Re: Hector doesn’t think women are worthy of consideration as full human beings, actual people, with lives, needs, desires, and opinions of their own
As usual, Bee, you make the mistake of generalizing *your* ‘experience’ to women as a whole.
I may not think that *you* are particularly deserving of a voice in the public square, but that says nothing about women as a whole.
Women are, as one might expect, about as likely to be pro-life as men.
Hector, if the procedure actually changed minds, you might actually have a point. Fetuses, blastocysts, and zygotes might be saved.
But, in every study I’ve looked at, the ultrasound did not change minds.
Thus, we have an invasive ‘punishment’ that doesn’t make any impact on the life of the fetus and has huge potential to harm the ‘would be mother’ emotionally, especially in the case of rape.
The states money would be WAY better spent on education in order to reduce unwanted pregnancies… If you truly care about reducing abortions.

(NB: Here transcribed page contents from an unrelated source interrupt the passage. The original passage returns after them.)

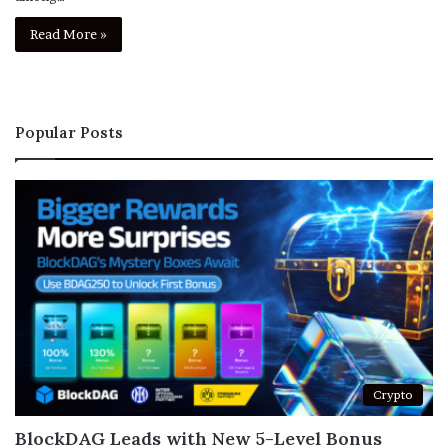
Read More »
Popular Posts
Crypto
BlockDAG Leads with New 5-Level Bonus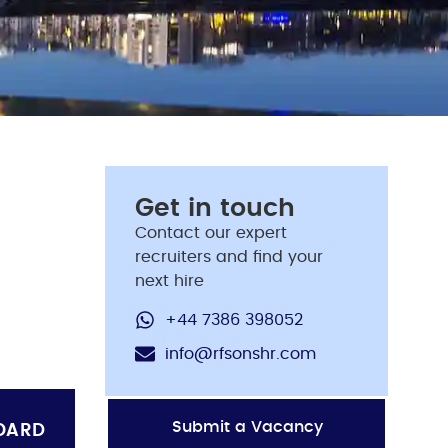
Get in touch
Contact our expert
recruiters and find your
next hire
+44 7386 398052
info@rfsonshr.com
Submit a Vacancy
OARD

Except it turns out you can’t have a conversation with “women as a whole.” Even if they did all agree, which they don’t, it would be logistically prohibitive. So if you want to actually discuss something, you’ll have to discuss it with one or several particular women, who will have particular opinions that may or may not be similar to the majority of other people.
Meanwhile, you don’t seem to have any compunctions about voicing your own opinions, whether or not they agree with men as a whole.
rE: I probably shouldn’t even be looking at this. People calling the right to a a safe abortion “selfish” tend to make me very very upset.
I don’t know how you would describe it other than ‘selfish’. You would like to put your personal whims over the life of your unborn child to live. Your ‘autonomy’ is trivial compared to the life of your child, even at the embryo stage.
The most charitable way to look at that you’re simply deeply ignorant, rather than malicious. But objectively, it is a quintessentially selfish position.
I don’t expect the laws to change anytime soon, but it is my hope that *someday* you will find it impossible to get an elective abortion, and that the law will crack down on you if you attempt to. One can hope, after all.
… Now that I’ve said that, if this thread is going to be way off topic anyway, can I donate some cute baby armadillos?